The present study provides an overview of existing methods to integrate quality into the analysis of efficiency in various service sectors. We show an application of three popular methods, namely, the one-stage approach, the congestion analysis, and the two-stage approach. Due to the fact that these methods require making very restrictive assumptions about the production process, their usefulness is quite limited when there is uncertainty about the underlying relationship between efficiency and quality. However, the use of conventional methods is justified in situations, when the theoretical relationships are straightforward and the underlying assumptions are verified.

We further demonstrate the benefits of using the conditional approach to integrate quality in the analysis of health care efficiency in a flexible and non-restrictive way. The comparison of the four methods in a simple two-dimensional framework shows the clear dominance of the conditional approach over the three conventional methods in terms of both predicting the true values of efficiency and examining the influence of quality on the production process. The conditional approach allows differentiating between the influence of quality on the attainable frontier and the influence of quality on the distribution of inefficiencies within the production set.
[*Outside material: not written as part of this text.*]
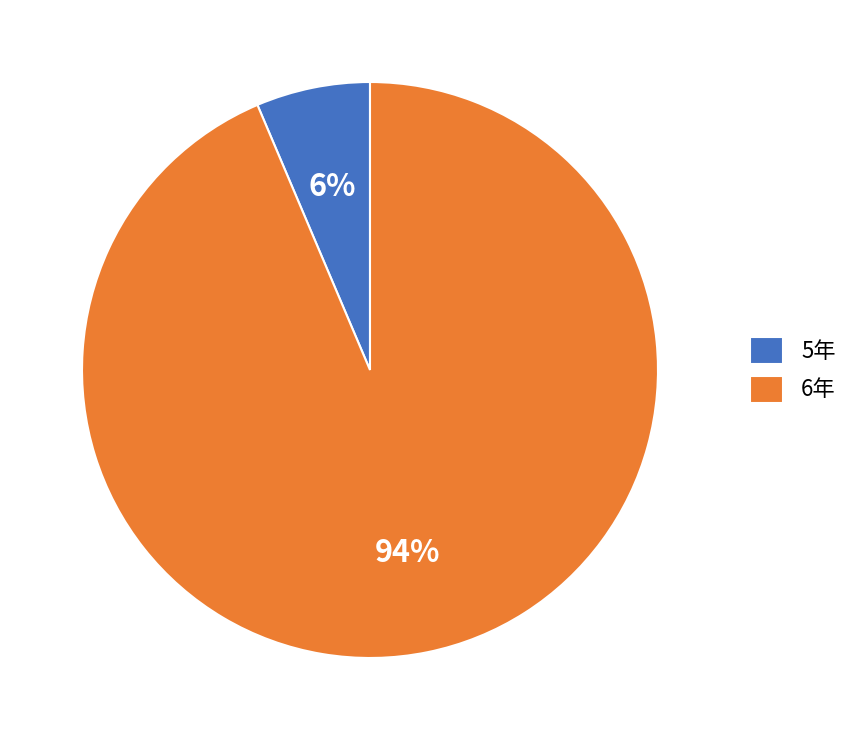

To the nearest percent, what percentage of the pie is 6年?

94%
We believe that considerable progress in our understanding of the relationship between efficiency and quality in service sectors can occur if scholars apply methods that allow testing the underlying assumptions and adjust their estimation strategy accordingly. While the nonparametric literature witnesses a growth in the computationally complex methodological advances, their added value may be diminished to the extent that the basic assumptions are violated. The conditional approach represents a powerful and simple tool that can be used when the theoretical link between efficiency and quality is unclear. Future research should elaborate on the theory of the relationship between efficiency and quality in the service-producing sectors. A wide variety of different measures to account for quality need to be classified and linked to a sound theory. Finally, empirical applications based on nonrestrictive models should deliver further evidence about the relationship between the different measures of quality and efficiency.